2. Eine Verkleinerung einzelner Fenster durch das Anbringen von Rollläden wirkt sich hier nachteilig auf die Optik der gesamten Anlage aus. Auch aufgrund von Lichtbildern konnte ohne Weiteres festgestellt werden, dass eine Fensterverkleinerung um 8 cm die Symmetrie des gesamten Fensterbildes stören würde. Eine solche ästhetische Beeinträchtigung des gesamten Erscheinungsbildes der Anlage durch die Anbringung von Rollläden muss eine Gemeinschaft nicht hinnehmen; eine um 8 cm niedrigere Fensterhöhe ist eine deutlich sichtbare Veränderung, die nicht im Bagatellbereich liegt (vgl. bereits Senat, NJW-RR 95, 1418).
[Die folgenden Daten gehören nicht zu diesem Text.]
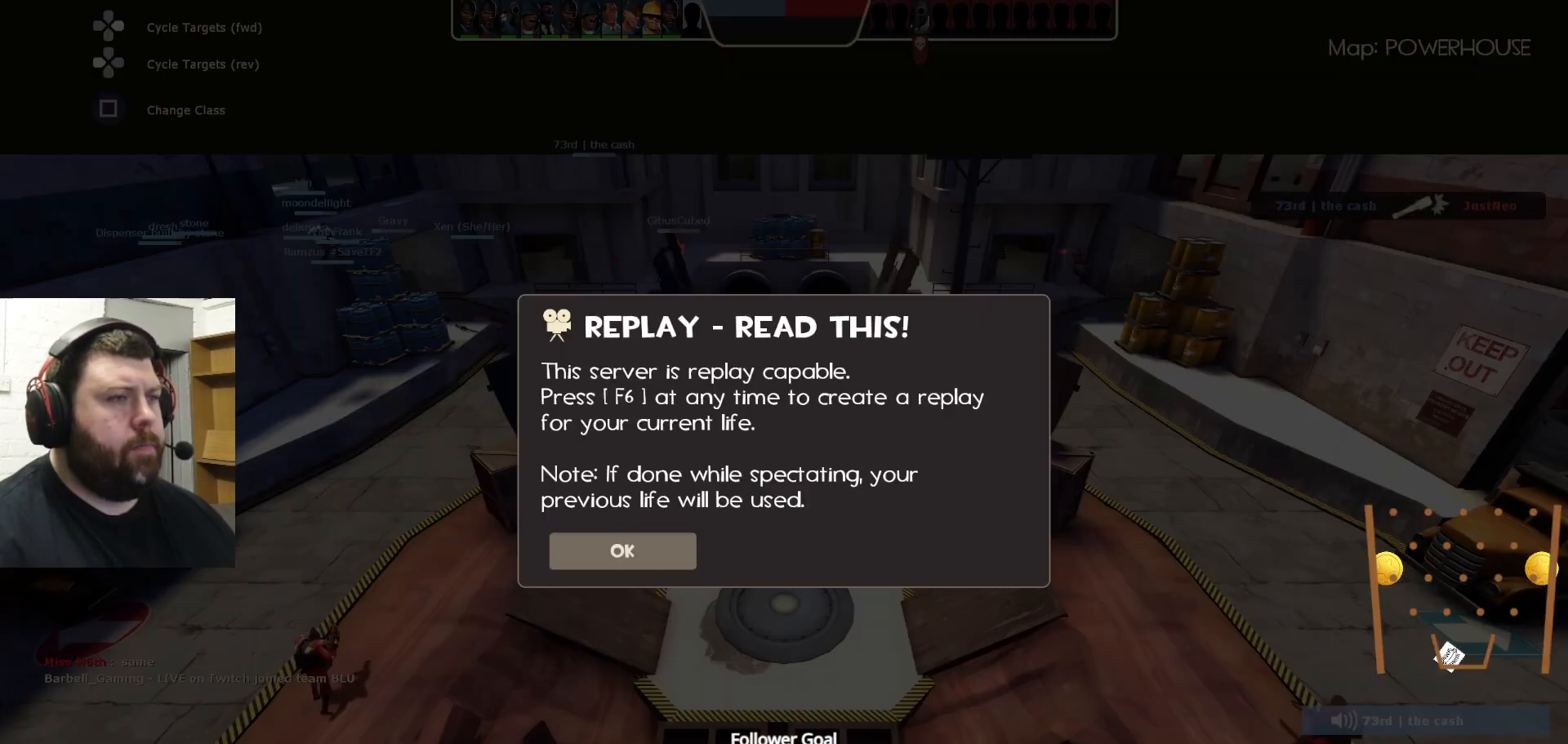
{"buttons": [], "left_stick": "center", "right_stick": "center", "events": []}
3. Auch außergerichtliche Kostenerstattung im dritten Rechtszug bei Wert bis DM 4.000,-.

 

Link zur Entscheidung

( OLG Düsseldorf, Beschluss vom 06.10.1999, 3 Wx 259/99)
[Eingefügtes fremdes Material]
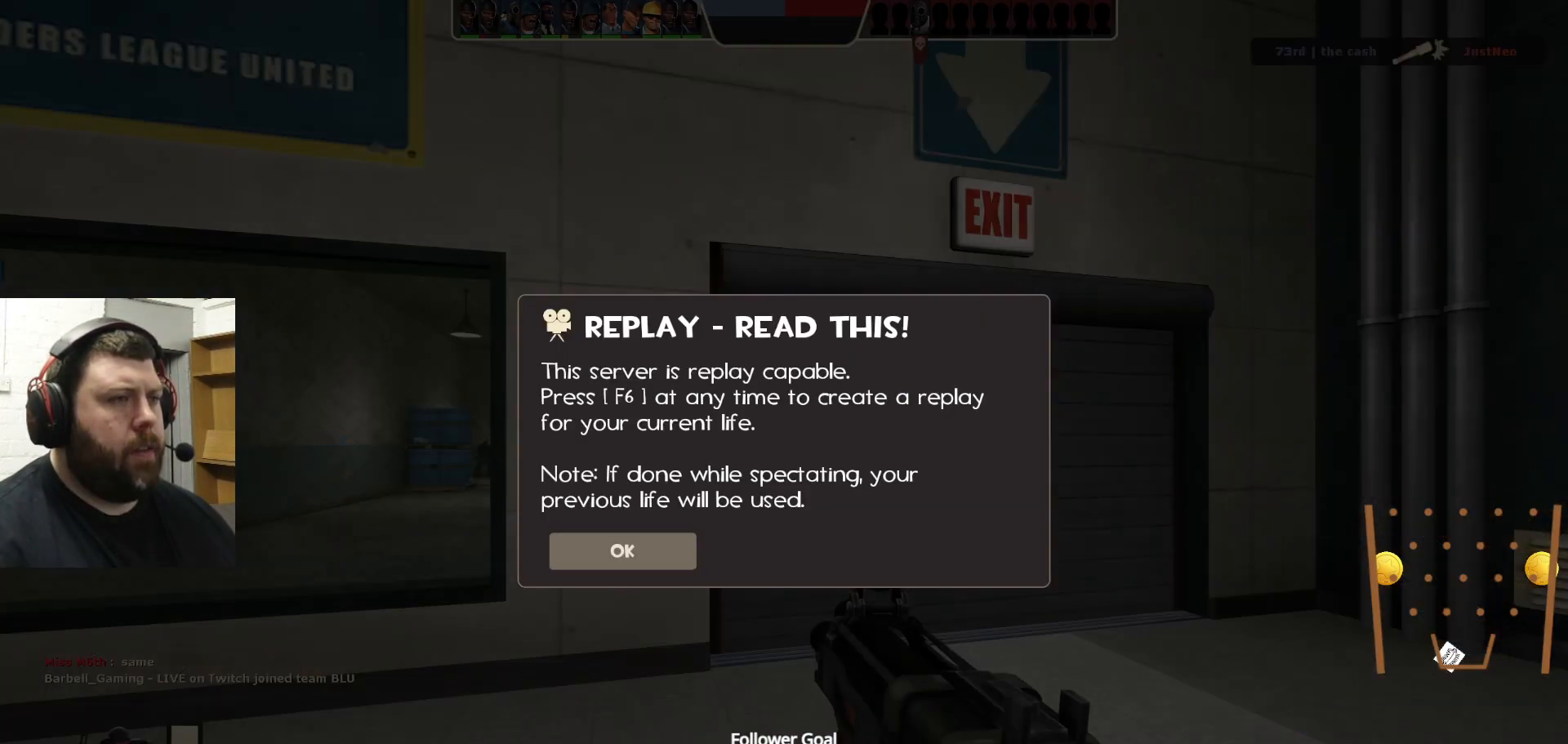
{"buttons": [], "left_stick": "center", "right_stick": "down-left", "events": [[367, "right_stick", "down-left"]]}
zu Gruppe 5:  Rechte und Pflichten der Miteigentümer

Anmerkung:

Es entspricht herrschender Rechtsmeinung, dass objektiv nachteilige bauliche Veränderungen im Bereich des Gemeinschaftseigentums der Zustimmung aller Eigentümer bedürfen, wenn - wie vorliegend - die Rechte aller Eigentümer in nicht unerheblicher Weise von einer solchen Änderung nachteilig tangiert werden. Es darf und muss hier allerdings nochmals an die Grundsatzentscheidung des BGH von 1979 erinnert werden, dass solchen Änderungen nur nachteilig betroffene Eigentümer zustimmen müssen und ein (nur) Mehrheitsbeschluss weder ausreichend noch erforderlich ist. Allerdings können nach bisher h.R.M. auch einfache Mehrheitsbeschlüsse über die Genehmigung einer baulichen Veränderung gefasst werden, selbst wenn diese alle restlichen Eigentümer in nicht duldungspflichtiger Weise beeinträchtigen sollten. Ein solcher Mehrheitsbeschluss wäre allenfalls nach bisher herrschender Rechtsmeinung (von einem nachteilig betroffenen Miteigentümer erfolgreich) anfechtbar, nicht allerdings nichtig. Gehen also Eigentümer im Rahmen einer solchen Genehmigungs-Antragstellung davon aus, dass Einstimmigkeit (wohl im Sinne einer Allstimmigkeit) für eine mögliche Beschlussgenehmigung erforderlich ist, müsste zunächst überprüft werden, ob überhaupt in der betreffenden Versammlung allstimmige Zustimmung möglich wäre; scheidet dies nach entsprechender Beschlussfähigkeitsfeststellung aus, müsste schon logischerweise eine Abstimmung entfallen. Geht demgegenüber eine beschlussfähige Eigentümerversammlung (keine Vollversammlung) von (nur) einstimmiger Zustimmung der in der Versammlung anwesenden bzw. rechtswirksam vertretenen Eigentümer aus, kann tatsächlich im Rahmen der rechtlichen Wertung durch den Versammlungsleiter festgestellt werden, dass ein Antrag unter dieser Voraussetzung mangels erreichter Einstimmigkeit abgelehnt wurde, es sich insoweit um einen (nicht anfechtbaren) so gen. Nichtbeschluss handelt. Andernfalls müsste bei einer Abstimmung ohne diese Vorgaben bei ausgezählten mehr Ja- als Nein-Stimmen von einem (anfechtbaren) einfachen Mehrheitsbeschluss gesprochen werden. § 22 Abs. 1 WEG ist i.Ü. abdingbar, was nach bisher h.R.M. so viel bedeutet, dass insoweit auch genehmigende/gestattende Mehrheitsbeschlüsse mangels Anfechtung Gültigkeit und Bestandskraft erlangen können (als so genannten Zitterbeschlüsse).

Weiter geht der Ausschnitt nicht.